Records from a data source
"""
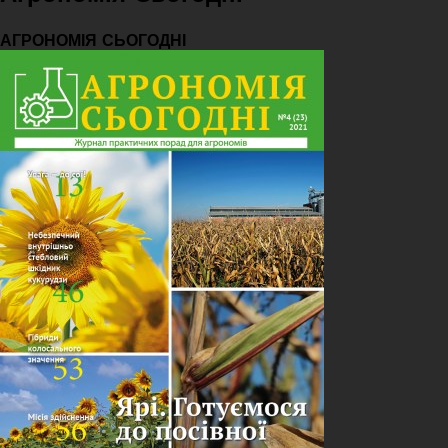
АГРОНОМІЯ СЬОГОДНІ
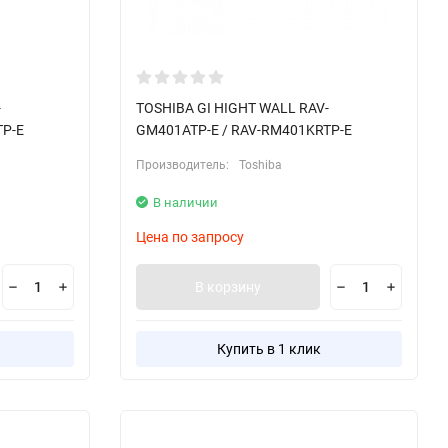
-
TOSHIBA GI HIGHT WALL RAV-
TP-E
GM401ATP-E / RAV-RM401KRTP-E
Производитель:
Toshiba
В наличии
Цена по запросу
В корзину
Купить в 1 клик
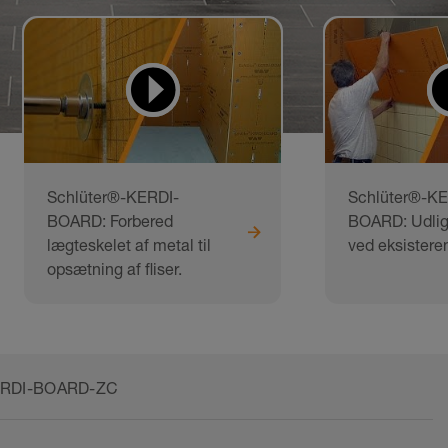
Schlüter®-KERDI-
Schlüter®-KE
BOARD: Forbered
BOARD: Udlig
lægteskelet af metal til
ved eksisteren
opsætning af fliser.
KERDI-BOARD-ZC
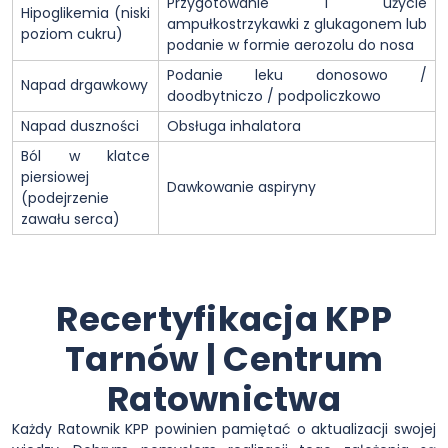
Przygotowanie i użycie
Hipoglikemia (niski
ampułkostrzykawki z glukagonem lub
poziom cukru)
podanie w formie aerozolu do nosa
Podanie leku donosowo /
Napad drgawkowy
doodbytniczo / podpoliczkowo
Napad duszności
Obsługa inhalatora
Ból w klatce
piersiowej
Dawkowanie aspiryny
(podejrzenie
zawału serca)
Recertyfikacja KPP
Tarnów | Centrum
Ratownictwa
Każdy Ratownik KPP powinien pamiętać o aktualizacji swojej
"""
▸ **Aim of the exercise**
In the entries above, find each line that has the word "BOARD". Copy it.

▸ **Task solution**
BOARD: Forbered
BOARD: Udlig
KERDI-BOARD-ZC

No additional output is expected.